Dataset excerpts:
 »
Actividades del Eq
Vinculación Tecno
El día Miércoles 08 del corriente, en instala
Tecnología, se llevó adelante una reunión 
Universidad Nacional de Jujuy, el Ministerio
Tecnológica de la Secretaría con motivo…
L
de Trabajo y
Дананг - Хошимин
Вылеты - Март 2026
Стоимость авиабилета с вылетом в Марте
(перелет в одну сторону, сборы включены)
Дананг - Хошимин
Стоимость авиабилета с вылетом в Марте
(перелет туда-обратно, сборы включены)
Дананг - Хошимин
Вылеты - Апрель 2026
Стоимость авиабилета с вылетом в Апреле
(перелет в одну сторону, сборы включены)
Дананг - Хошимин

* * *

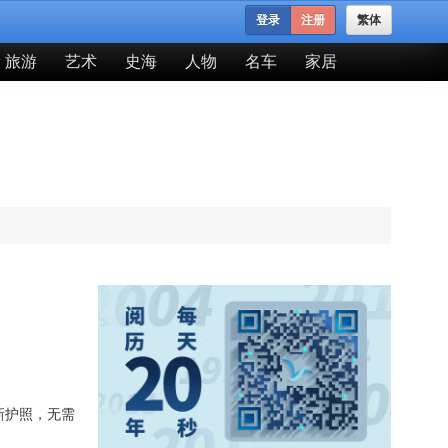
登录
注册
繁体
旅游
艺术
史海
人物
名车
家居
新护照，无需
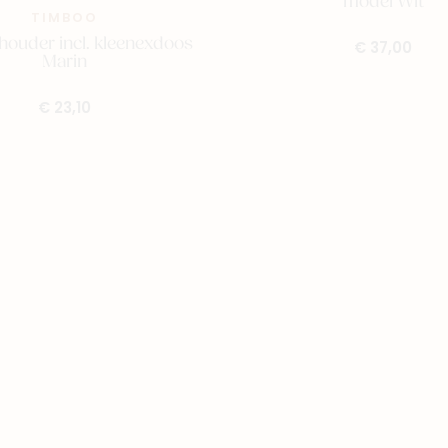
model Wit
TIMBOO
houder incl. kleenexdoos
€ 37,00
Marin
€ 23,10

**To-do item**
Return each line of the data that contains the string "Вылеты".

**Output**
Вылеты - Март 2026
Вылеты - Апрель 2026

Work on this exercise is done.